Cada vez que la ciudad estornuda por la acción de un Don Juan ligero de dedos, la mesocracia se conmueve y la aristocracia se remueve. No sé si es el caso de Albert Cavallé en Barcelona, acusado de vaciar los ajuares de muchachas en flor y señoras de canapé, pero sí fue, en su día, un trasunto de galanes con auténtico tronío, como Mario Cabré o Porfirio Rubirosa, en los años del Can-Can. Cabré asombraba saliendo del Ritz en dirección a los toros, con Ava Gardner colgada del brazo. A Porfirio Rovirosa, playboy, diplomático, boxeador y espía del dictador dominicano, Leónidas Trujillo, le entonaban la Comparsita, al verlo con Eva Perón, en las calles de Buenos Aires.
Dicen que Cabré se ganaba entre sabanas de Holanda lo que el matador no se hacía merecer en el ruedo del amor. Pura envidia. Pero lo importante no es lo que ocurre bajo un hipotético dosel de seda y oro, sino lo que corre de boca en boca por la calle. El gran escritor Truman Capote definió el miembro de Porfirio Rubirosa como una porra café con leche de once pulgadas, tan gruesa como una muñeca de hombre. Semejante instrumento exige una vida de película; promete carisma, pendencia y oficio de vivir. No sé si Cavallé compite en esta división de honor, pero de momento, su manejo vital le ha convertido en falso hijo de un cirujano famoso e inversor en los papeles de Panamá. Está mejor dispuesto al gimoteo que al buen estraperlo a cambio de sexo. Cambia de nombre como de camisa y ahora le piden nueve años de cárcel por embaucar a mujeres confiadas.
Los buenos rompecorazones no han despuntado como ladrones, pero sí vivieron a menudo a costa de sus conquistas. Este fue el caso de Giacomo Casanova, aquel veneciano hijo de comediantes que sedujo a 132 mujeres, como contó él mismo en Historia de mi vida (Ed. Atalanta). Viajero inagotable, diplomático, seminarista, secretario del cardenal Acquaviva, violinista, escritor y agente secreto. Encabezó la fuga de la prisión de la Inquisición en Venecia, fue espía del rey Luis XV y fundó la lotería nacional de Francia. Aun estando muy lejos del donjuanismo literario que ha cubierto de gloria a Europa entera, si Cavallé mostrara un mínimo decoro en sus pequeñas conquistas, no llegaríamos a temerle. Solo tendríamos motivos para suspender las puestas de largo que han vuelto tras el letargo de la etiqueta, a causa de la pandemia.
Cuando Felix Millet tocaba el saxo en el Golfo de Guinea, cerca del ingenio familiar, lo recibían alegres en las casas bien de Barcelona, en las vacaciones de Semana Santa, pero después de la merienda, se ponía el papá en la puerta y hacia salir a todos en fila india para examinar si alguien se llevaba un cenicero de plata.

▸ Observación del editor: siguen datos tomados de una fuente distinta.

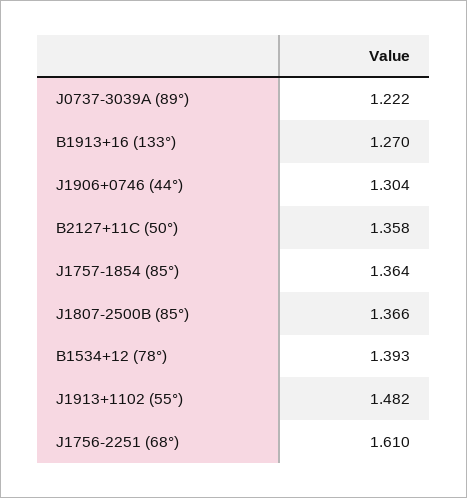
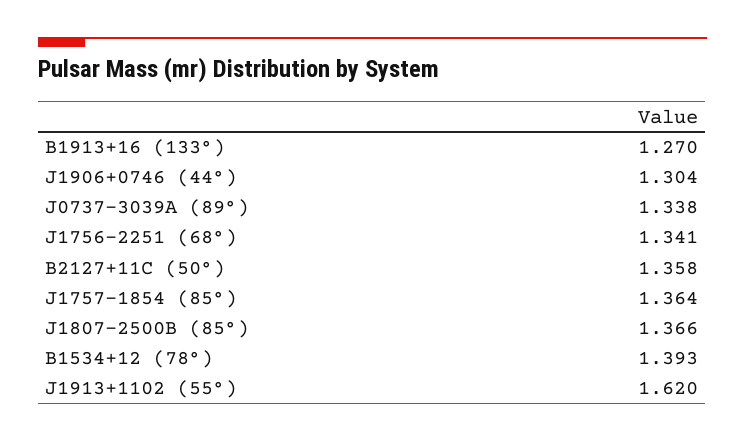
J0737-3039A (89°): 1.222 -> 1.338
J1913+1102 (55°): 1.482 -> 1.62
J1756-2251 (68°): 1.61 -> 1.341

Nació viernes de Pasión/ para que zahorí fuera,/ y porque en su día muriera / el bueno y el mal ladrón. Escribió Quevedo en Sueño de la muerte.
Casanova recorrió las principales capitales europeas, dejando testimonio de sus dotes como amante, espadachín, literato y timador. Colaboró en la redacción del libreto de Don Giovanni de Mozart y dejó publicadas más de 40 obras. Fue mucho más que un simple amador, al que sin embargo le interesó sobre todo legar a la humanidad sus hazañas de alcoba; pensó que amar es un arte mayor. Y tenía razón.
Las comparaciones no proceden, pero son orientativas. Si Cavallé quiere hacerse perdonar ha de mejorar su galanteo, olvidarse del pillapilla, devolver lo afanado y aceptar las resoluciones judiciales sin hacer peinetas a la salida de la Audiencia. El llamado estafador del amor utilizó presuntamente la documentación de una ex pareja para pedir préstamos bancarios; y esta es una de sus varias causas abiertas. No lo tendrá fácil. Además, si presume de Porfirio, la meritocracia del tamaño lo dejará tirado en la cuneta. El tótem fálico de la actual Cataluña no tiene dueño que sepamos y si, en vez de Trujillo, llega Puigdemont la sombra del poder se desvanece.